Leading up to the election, Spanish-speaking voters were the target of a flurry of disinformation and misinformation via WhatsApp, a cross-platform messaging service used by many Spanish speakers in the U.S. and throughout Latin America.
"WhatsApp is a very potent vector for disinformation because it's closed and end to end encrypted, which means that even the platform itself cannot read the messaging that's inside of it," said Jacob Gursky, a research associate at the University of Texas at Austin's Center for Media Engagement.
Gursky said content moderation on WhatsApp is different from content moderation on other. social media platforms, like Twitter or Facebook.
"The people who are talking to you on WhatsApp are not really politicians, they're your local community leaders, they're your friends, they're family," he said.
WhatsApp is owned by Facebook. The company says it has taken measures to limit misinformation of both platforms. But without being able to view encrypted messages, it’s difficult to stop the spread on WhatsApp.
Gursky said many private WhatsApp groups shifted their focus after attracting members.
"It's been clear to us that there have been groups in these communities that started out for one purpose — for example, groups that bring people together so that they can find food banks during the coronavirus. And slowly those food bank groups would become edged to become more and more political."
Gursky gave an example of how disinformation was presented on WhatsApp:
"Videos appearing in these groups that purposefully misrepresent Joe Biden's political stance to have a video in English, some saying that he's progressive, and then they would use the Spanish translation of the word progressive, which has a different meaning in the Spanish language than it does in the English language in terms of how far to the left he's claiming that he is."
César Martinez is an advertising expert who worked with focus groups of Venezuelans living in Florida as part of the Lincoln Project, a group of mostly republican political consultants and advertising specialists who worked to keep Donald Trump from being reelected.
He realized Venezuelans were aggressively targeted through WhatsApp.
"And those messages were like Biden is a socialist, then he’s in cahoots with (President Nicolás) Maduro, and they kept on sending messages," Martinez said, adding that because the app uses a specific number for each individual, it feels more personal.
Many of the WhatsApp messages played on racial tensions between Latino and Black people.
There is a long history of Latino racism against Black people both in the U.S. and throughout Latin America, said Jose Villagran, a lecturer on Latino studies at the University of Wisconsin.

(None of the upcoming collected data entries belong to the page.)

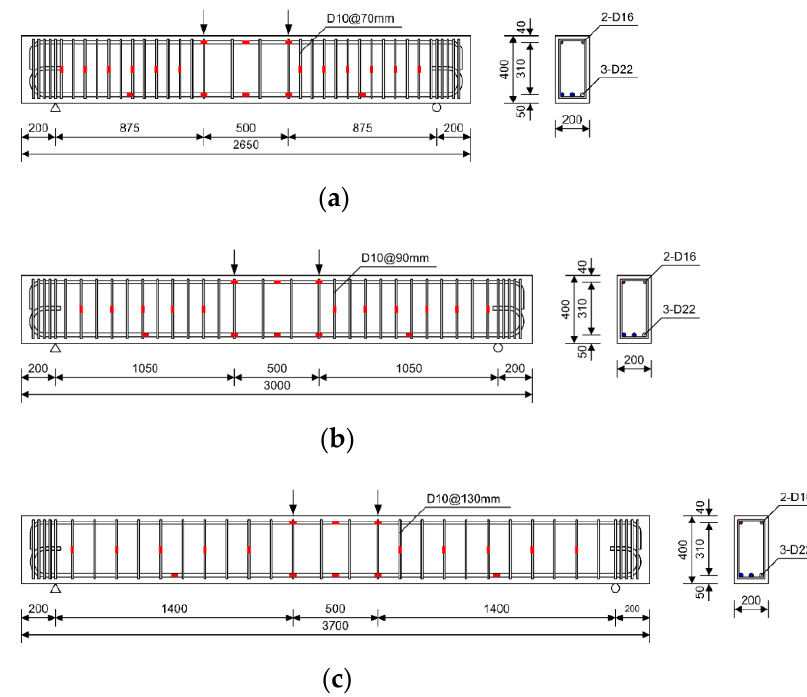
Figure 3. Details of typical specimens [8,9]: ( a ) B6-2.5b; ( b ) B6-3.0b; ( c ) B6-4.0b (unit: mm).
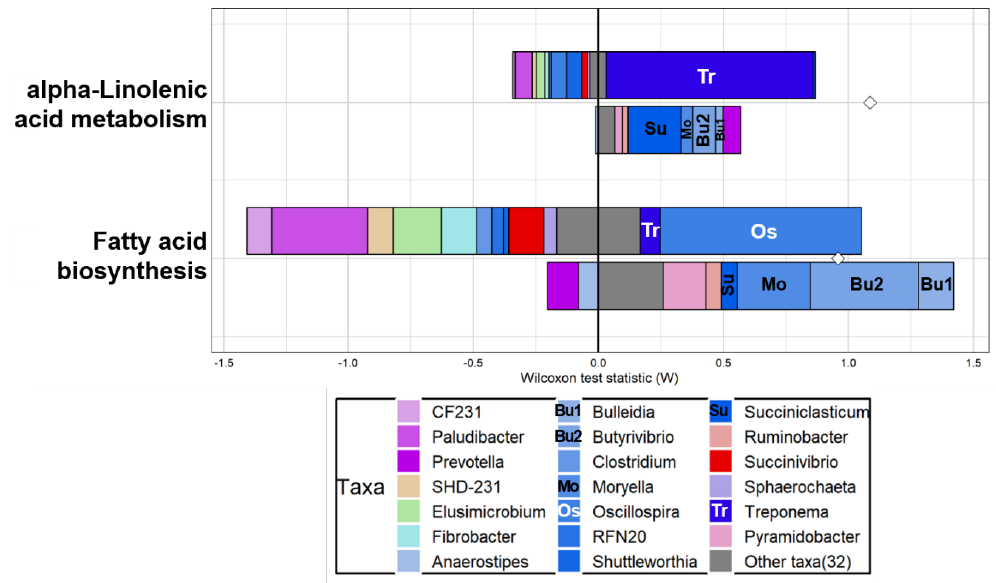
Figure 5. Characterization of taxonomic drivers of two functional pathways related to lipid metabolism in the rumen of the high marbling score (HMS) group of Korean beef cattle using FishTaco.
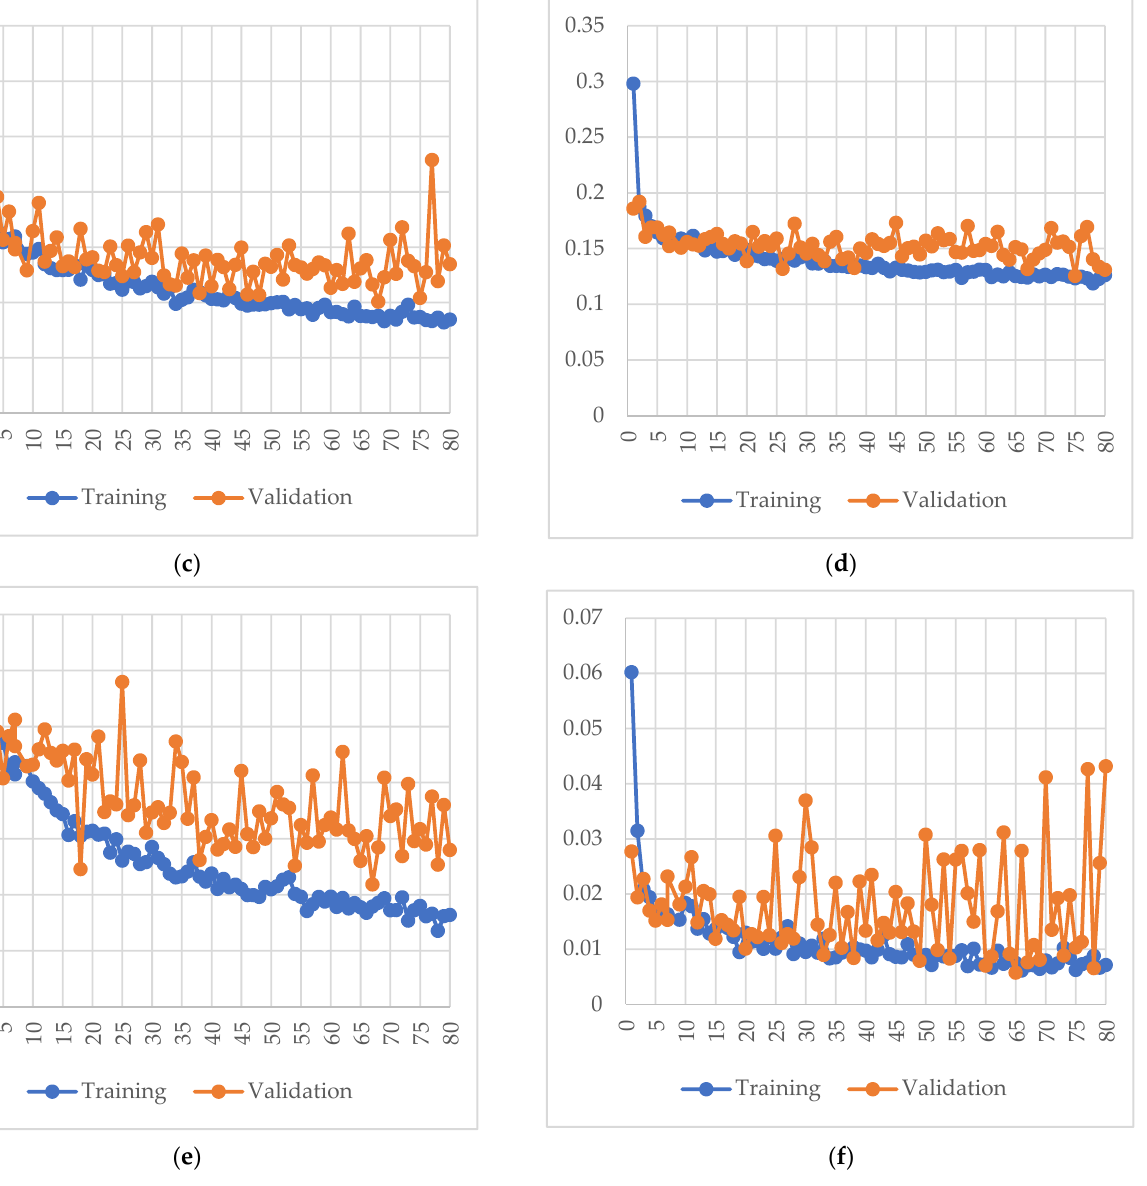
Figure 11. Mask R-CNN loss results from training losses and validation losses, ( a ) Total loss; ( b ) Mask R-CNN head bounding box loss; ( c ) Mask R-CNN head class loss; ( d ) Mask R-CNN mask loss; ( e ) RPN bounding box loss and ( f ) RPN class loss.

"You know, both of these different regions, historically speaking, had slavery and had, you know, systems of racial hierarchy in Latin America. This is known as the or the caste system where (Black people) were placed at the very bottom. And, you know, Iberian, that is Spanish and Portuguese, white (people) throughout Latin America were placed at the very top with mixed race peoples in between and then indigenous people, even mixed race people, but always with with (Black people) at the very bottom, you know, and to this day, we see a lot of that permeate in Latino cultures in terms of this whiteness being valued and Blackness being shunned."
Not all the disinformation and misinformation came from right wing operators. Sen. Marco Rubio warned via Twitter in late October that threatening messages targeted at potential Trump voters who speak Spanish could have been initiated by foreign governments.
All experts interviewed for this story agree that the majority of the misleading messages appeared to come from the political right.